De Sica's camera moves everywhere unobtrusively, creating a documentary effect, never indulging in special, lush shots that would make the world of his film seem more ordered or more wonderful than the world of day-to-day experience. But the "real" world suffices well enough indeed as a backdrop of malignity, Screaming traffic, hostile crowds and dark, spectral buildings frame this drama of the streets which is not just a slice of life, but seems to have been wrenched whole-cloth from it.

What greater contrast could there be to Bicycle Thief than Sergei Eisenstein's Ivan the Terrible, Part I? Semi mythical, heavily "artistic," and at several steps removed from experience, Ivan (1945) appeals to the eye almost exclusively. The most useful analogy for describing this film is that of grand opera. Just as opera subordinates everything to music, Eisenstein suspends verisimilitude and dramatic intensity to give full play to the carefully arranged, visual sequences of this opera of design.

The movie opens with a perfectly framed view of Ivan's crown. The camera lingers on this rich still-life and then retreats to take in another balanced, framed shot of the cathedral of Moscow. Later on, at a wedding banquet, Eisenstein sights down the table as the whole party toasts Ivan. With Rockette-like precision all the goblets rise and stop for a moment, just long enough so that we see all twenty of them lined up evenly in two rows.

Sequence after sequence can only be discussed in terms of painterly composition. There is constant visual counterpoint between the lines of the palace walls and the positions of the actors' bodies; Nikolai Cherkassov (Ivan) moves elegantly and always in such a studied way that the complements the total geometry of the scene. Standing on the ramparts of a fortress he gestures formally to the double, symmetrically snaking line of Muscovites in the distance. His hand, directly in the foreground and at right angles to the leaders of the crowd, effects a marvelously heightened feeling of perspective which, in turn, enhances the majesty of the Czar towering above his people.

There is no denying that each frame of Ivan results from a true genius for design, but that is the trouble. The beauty of each individual shot tends to make the motion picture as a whole somewhat static. Eisenstein hovers ponderously over each of his symmetrical arrangements and seems to say in a very obtrusive voice: "See what a thing of loveliness I have constructed."

Gone are the days of Potemkin when crowds swirled down the Odessa steps in a millrace of fluidity. Like Rembrandt, Eisenstein ended his career in a vein of classicism, but unlike Rembrandt, he worked in a medium that does not prosper when it gives up movement for stasis and symmetry--even when that symmetry ascends to such sublime heights as Ivan the Terrible, Part I.

All things considered, though, there could hardly have been a more stimulating double bill, and this was the sort of programme the Telepix has been serving up all fall. Our own Brattle has fallen on evil days.
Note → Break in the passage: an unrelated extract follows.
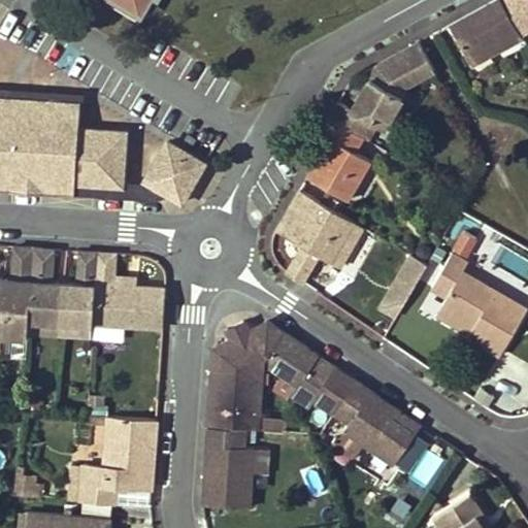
[(141,10),(123,0),(112,0),(111,3),(136,18),(141,10)]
Glutted with ten-month old "revivals" like Our Man in Havana and larded at either end with saponaceous strains of Muzak, our once beloved theatre sounds like the Waldorf until the lights go off, and from there on out there's little to do but yawn and beat it as the projectionist trots out either second-rate foreign films like Rosemary or recently produced box-office certainties like Orfeu Negro.
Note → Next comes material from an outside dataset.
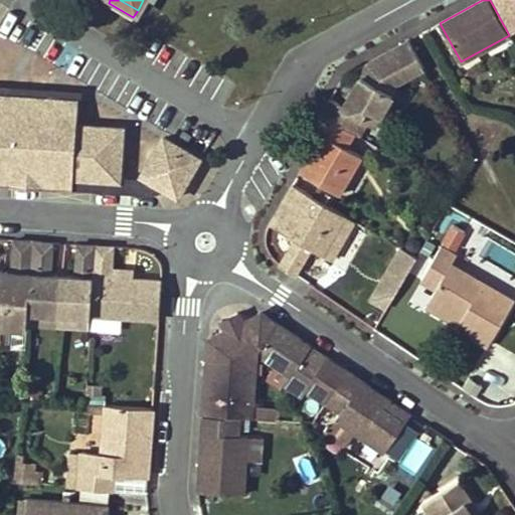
[(514,0),(490,0),(508,33),(514,29),(514,0)]
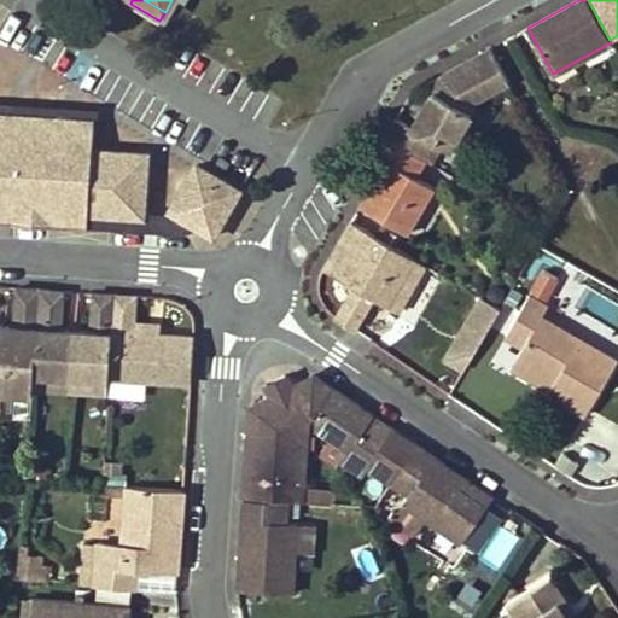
[(386,136),(425,158),(436,140),(443,145),(450,149),(478,100),(474,99),(509,81),(491,48),(442,75),(412,127),(397,117),(386,136)]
If the Brattle has any serious thoughts of remaining a quality theatre, it will have to begin showing the best of first-run films and reviving movies that are old enough to deserve resuscitation. Its schedule this reading period underline the problem. The Apu trilogy goes on next week. Pather Panchali, the earliest of the three, appeared here within the last two years and The World of Apu was released only last spring. As if this were not enough effrontery, the Brattle management has also planned to exhibit John Cassavetes' Shadows, which is a truly fine film, certainly, but the Telepix had it just two months ago. And, lowest blow of all, there will be no Bogart festival this reading period, so that hundreds of members of the Class of 1965 will go through their first exams in Cambridge without seeing Casablanca. Yes, freshmen, there was a Bogey, but he is dead.